Page MenuHomePhabricator

rack/setup/deploy ms-be102[2-7]
Closed, ResolvedPublic

Description

This task will track the planning for the racking and then implementation of the new swift backends ordered for eqiad.

ms-be102[2-7] were ordered on T136336.

We'll need to plan out where these 6 new systems will rack, and if they need to be in wholly different racks and rows. Since we have 4 rows, but 6 systems, some will end up sharing a row. I didn't want to just make assumptions based on the current config, and that these new machines would just be evenly distributed across it. Since these are newer machines, there may be plans to re-balance the backends.

ms-be1022

  • - receive in normally via T136336 (includes racktables update)
  • - apply hostname label, update racktables
  • - rack in X
  • - add mgmt (hostname & asset tag) and production (hostname) dns entries
  • - update bios settings and ilom settings
  • - update install_server module
  • - install OS
  • - accept/sign puppet/salt keys
  • - service implementation

ms-be1023

  • - receive in normally via T136336 (includes racktables update)

» Instruction a:
Convert the records from their first line through the line containing "Отключить услугу черный" into a Markdown table with the columns No. and Record line. Number the rows, skip blank lines, and leave out the pictures.

» Entries shown:
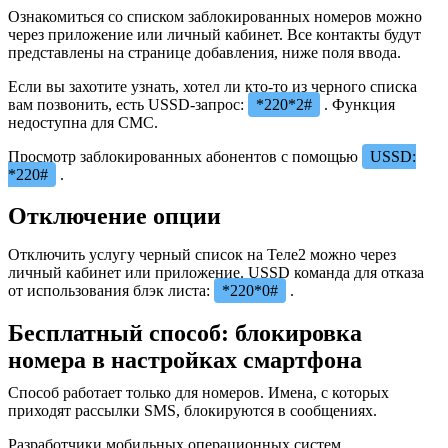
Ознакомиться со списком заблокированных номеров можно
через приложение или личный кабинет. Все контакты будут
представлены на странице добавления, ниже поля ввода.
Если вы захотите узнать, хотел ли кто-то из черного списка
вам позвонить, есть USSD-запрос:
*220*2#
. Функция
недоступна для СМС.
Просмотр заблокированных абонентов с помощью
USSD:
*220#
.
Отключение опции
Отключить услугу черный список на Теле2 можно через
личный кабинет или приложение. USSD команда для отказа
от использования блэк листа:
*220*0#
.
Бесплатный способ: блокировка
номера в настройках смартфона
Способ работает только для номеров. Имена, с которых
приходят рассылки SMS, блокируются в сообщениях.
Разработчики мобильных операционных систем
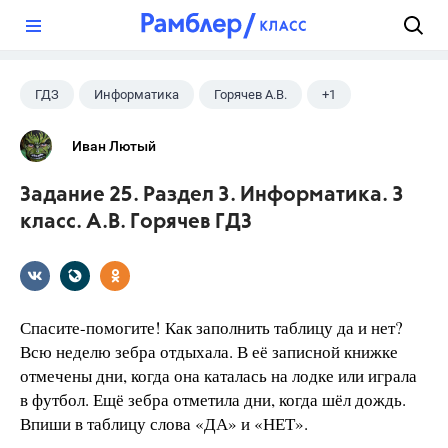
?
ГДЗ
Информатика
Горячев А.В.
+1
3 класс
Иван Лютый
Задание 25. Раздел 3. Информатика. 3
класс. А.В. Горячев ГДЗ
Спасите-помогите! Как заполнить таблицу да и нет?
Всю неделю зебра отдыхала. В её записной книжке
отмечены дни, когда она каталась на лодке или играла
в футбол. Ещё зебра отметила дни, когда шёл дождь.
Впиши в таблицу слова «ДА» и «НЕТ».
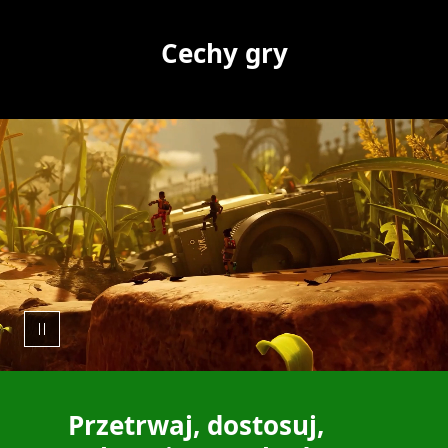
Cechy gry
Przetrwaj, dostosuj,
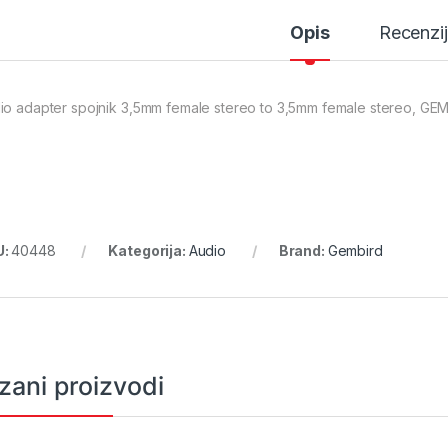
Opis
Recenzi
io adapter spojnik 3,5mm female stereo to 3,5mm female stereo, GEM
U:
40448
Kategorija:
Audio
Brand:
Gembird
zani proizvodi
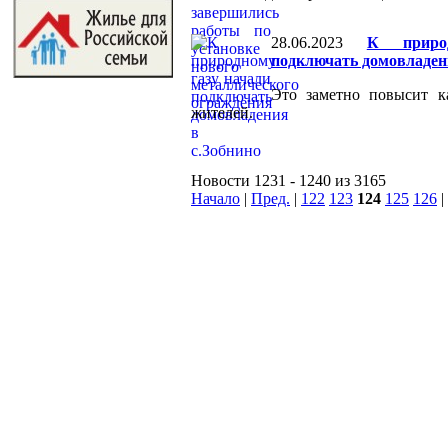
28.06.2023
К приро
подключать домовладени
Это заметно повысит к
жителей.
Новости 1231 - 1240 из 3165
Начало
|
Пред.
|
122
123
124
125
126
|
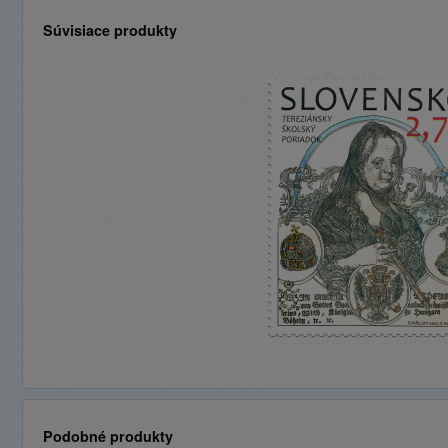
Súvisiace produkty
Podobné produkty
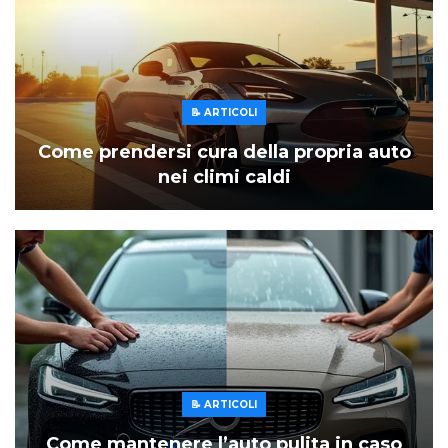
📝 ARTICOLI
Come prendersi cura della propria auto
nei climi caldi
📝 ARTICOLI
Come mantenere l’auto pulita in caso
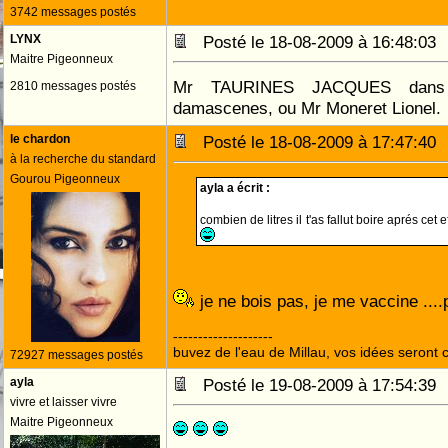
3742 messages postés
LYNX
Posté le 18-08-2009 à 16:48:0
Maitre Pigeonneux
Mr TAURINES JACQUES dans
2810 messages postés
damascenes, ou Mr Moneret Lionel.
le chardon
Posté le 18-08-2009 à 17:47:4
à la recherche du standard
Gourou Pigeonneux
ayla a écrit :
combien de litres il t'as fallut boire aprés cet 
je ne bois pas, je me vaccine ...
--------------------
buvez de l'eau de Millau, vos idées seront c
72927 messages postés
ayla
Posté le 19-08-2009 à 17:54:3
vivre et laisser vivre
Maitre Pigeonneux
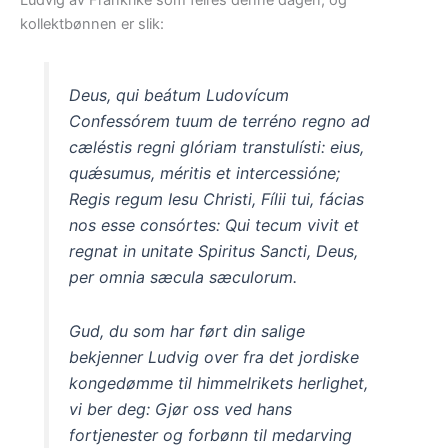
Ludvig av Frankrike som feires denne dagen, og
kollektbønnen er slik:
Deus, qui beátum Ludovícum
Confessórem tuum de terréno regno ad
cæléstis regni glóriam transtulísti: eius,
quǽsumus, méritis et intercessióne;
Regis regum Iesu Christi, Fílii tui, fácias
nos esse consórtes: Qui tecum vivit et
regnat in unitate Spiritus Sancti, Deus,
per omnia sæcula sæculorum.
Gud, du som har ført din salige
bekjenner Ludvig over fra det jordiske
kongedømme til himmelrikets herlighet,
vi ber deg: Gjør oss ved hans
fortjenester og forbønn til medarving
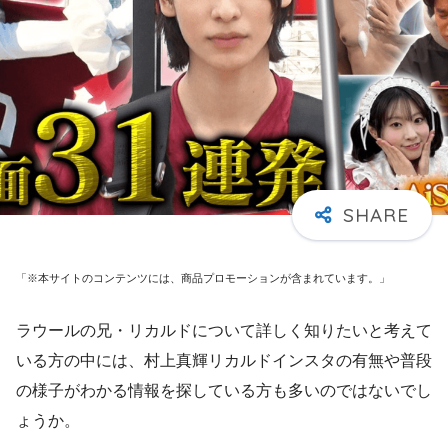
「※本サイトのコンテンツには、商品プロモーションが含まれています。」
ラウールの兄・リカルドについて詳しく知りたいと考えて
いる方の中には、村上真輝リカルドインスタの有無や普段
の様子がわかる情報を探している方も多いのではないでし
ょうか。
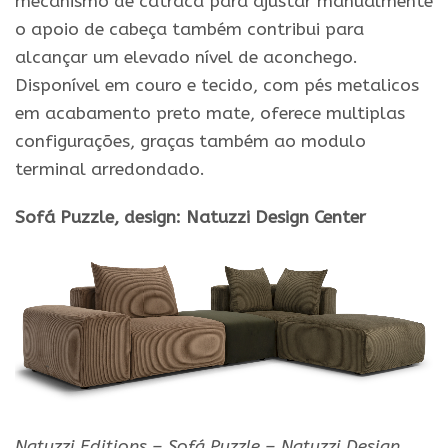
mecanismo de catraca para ajustar manualmente
o apoio de cabeça também contribui para
alcançar um elevado nível de aconchego.
Disponível em couro e tecido, com pés metalicos
em acabamento preto mate, oferece multiplas
configurações, graças também ao modulo
terminal arredondado.
Sofá
Puzzle
, design: Natuzzi Design Center
Natuzzi Editions – Sofá Puzzle – Natuzzi Design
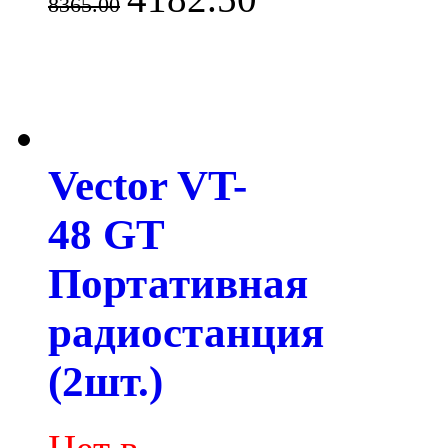
8365.00
Vector VT-
48 GT
Портативная
радиостанция
(2шт.)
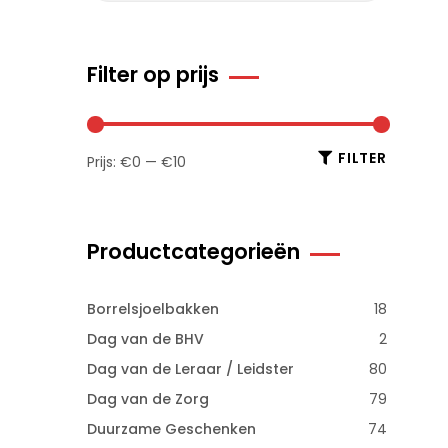
Filter op prijs
FILTER
Prijs:
€0
—
€10
Productcategorieën
Borrelsjoelbakken
18
Dag van de BHV
2
Dag van de Leraar / Leidster
80
Dag van de Zorg
79
Duurzame Geschenken
74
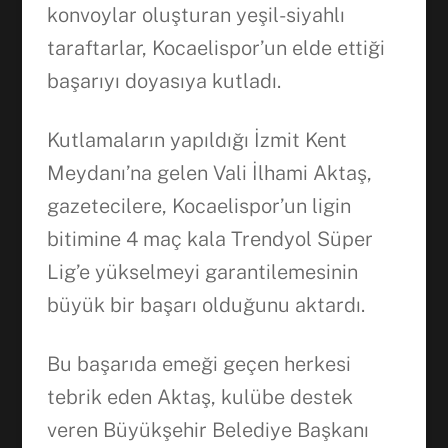
konvoylar oluşturan yeşil-siyahlı
taraftarlar, Kocaelispor’un elde ettiği
başarıyı doyasıya kutladı.
Kutlamaların yapıldığı İzmit Kent
Meydanı’na gelen Vali İlhami Aktaş,
gazetecilere, Kocaelispor’un ligin
bitimine 4 maç kala Trendyol Süper
Lig’e yükselmeyi garantilemesinin
büyük bir başarı olduğunu aktardı.
Bu başarıda emeği geçen herkesi
tebrik eden Aktaş, kulübe destek
veren Büyükşehir Belediye Başkanı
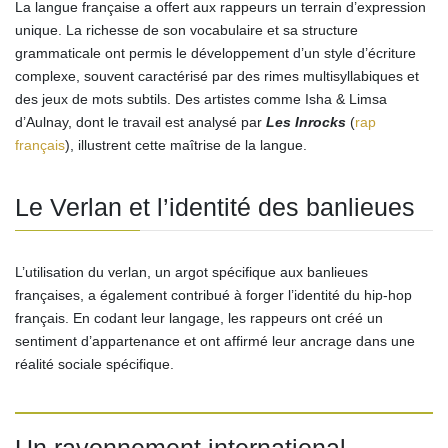
La langue française a offert aux rappeurs un terrain d’expression
unique. La richesse de son vocabulaire et sa structure
grammaticale ont permis le développement d’un style d’écriture
complexe, souvent caractérisé par des rimes multisyllabiques et
des jeux de mots subtils. Des artistes comme Isha & Limsa
d’Aulnay, dont le travail est analysé par
Les Inrocks
(
rap
français
), illustrent cette maîtrise de la langue.
Le Verlan et l’identité des banlieues
L’utilisation du verlan, un argot spécifique aux banlieues
françaises, a également contribué à forger l’identité du hip-hop
français. En codant leur langage, les rappeurs ont créé un
sentiment d’appartenance et ont affirmé leur ancrage dans une
réalité sociale spécifique.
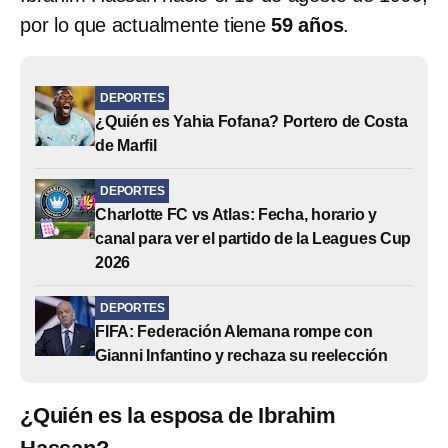
por lo que actualmente tiene
59 años
.
DEPORTES
¿Quién es Yahia Fofana? Portero de Costa
de Marfil
DEPORTES
Charlotte FC vs Atlas: Fecha, horario y
canal para ver el partido de la Leagues Cup
2026
DEPORTES
FIFA: Federación Alemana rompe con
Gianni Infantino y rechaza su reelección
¿Quién es la esposa de Ibrahim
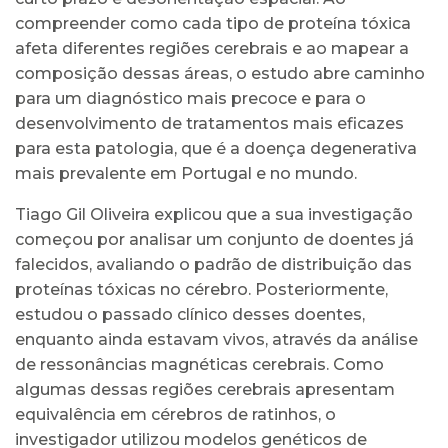
compreender como cada tipo de proteína tóxica
afeta diferentes regiões cerebrais e ao mapear a
composição dessas áreas, o estudo abre caminho
para um diagnóstico mais precoce e para o
desenvolvimento de tratamentos mais eficazes
para esta patologia, que é a doença degenerativa
mais prevalente em Portugal e no mundo.
Tiago Gil Oliveira explicou que a sua investigação
começou por analisar um conjunto de doentes já
falecidos, avaliando o padrão de distribuição das
proteínas tóxicas no cérebro. Posteriormente,
estudou o passado clínico desses doentes,
enquanto ainda estavam vivos, através da análise
de ressonâncias magnéticas cerebrais. Como
algumas dessas regiões cerebrais apresentam
equivalência em cérebros de ratinhos, o
investigador utilizou modelos genéticos de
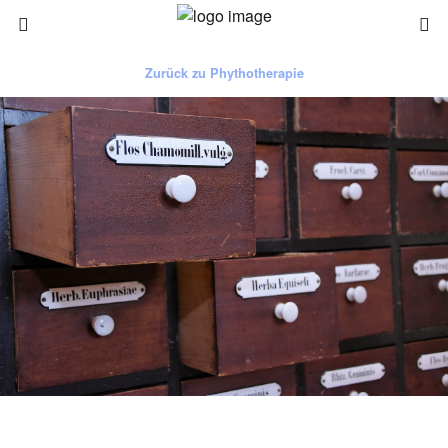
Zurück zu Phythotherapie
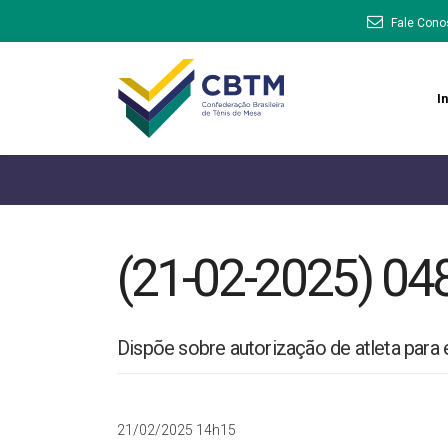
Fale Cono
In
(21-02-2025) 04
Dispõe sobre autorização de atleta para 
21/02/2025 14h15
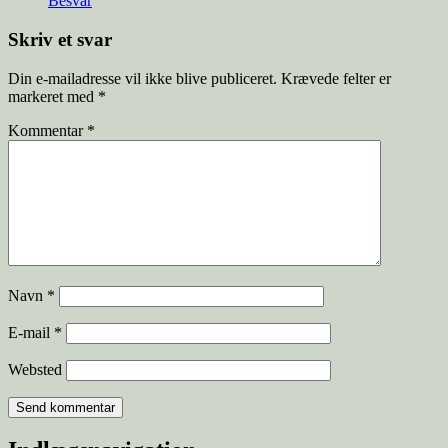
Besvar
Skriv et svar
Din e-mailadresse vil ikke blive publiceret.
Krævede felter er
markeret med
*
Kommentar
*
Navn
*
E-mail
*
Websted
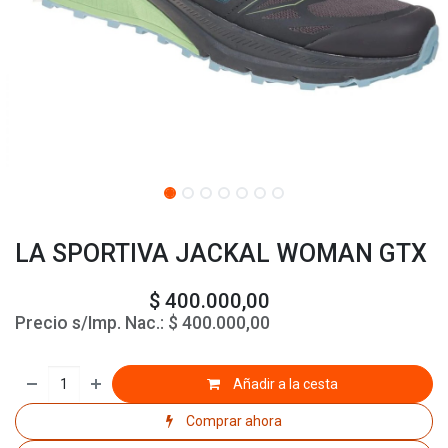
LA SPORTIVA JACKAL WOMAN GTX
$
400.000,00
Precio s/Imp. Nac.:
$
400.000,00
Añadir a la cesta
Comprar ahora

» Instruction b:
Do the following statements agree with the racking task page? (i) Six new systems are to be racked. (ii) The backends are spread across six rows. (iii) The task is still open.

» Exercise output a:
| No. | Record line |
|---|---|
| 1 | Ознакомиться со списком заблокированных номеров можно |
| 2 | через приложение или личный кабинет. Все контакты будут |
| 3 | представлены на странице добавления, ниже поля ввода. |
| 4 | Если вы захотите узнать, хотел ли кто-то из черного списка |
| 5 | вам позвонить, есть USSD-запрос: |
| 6 | *220*2# |
| 7 | . Функция |
| 8 | недоступна для СМС. |
| 9 | Просмотр заблокированных абонентов с помощью |
| 10 | USSD: |
| 11 | *220# |
| 12 | . |
| 13 | Отключение опции |
| 14 | Отключить услугу черный список на Теле2 можно через |

» Exercise output b:
(i) Yes: "We'll need to plan out where these 6 new systems will rack"
(ii) No: "Since we have 4 rows, but 6 systems, some will end up sharing a row."
(iii) No: "Closed, Resolved"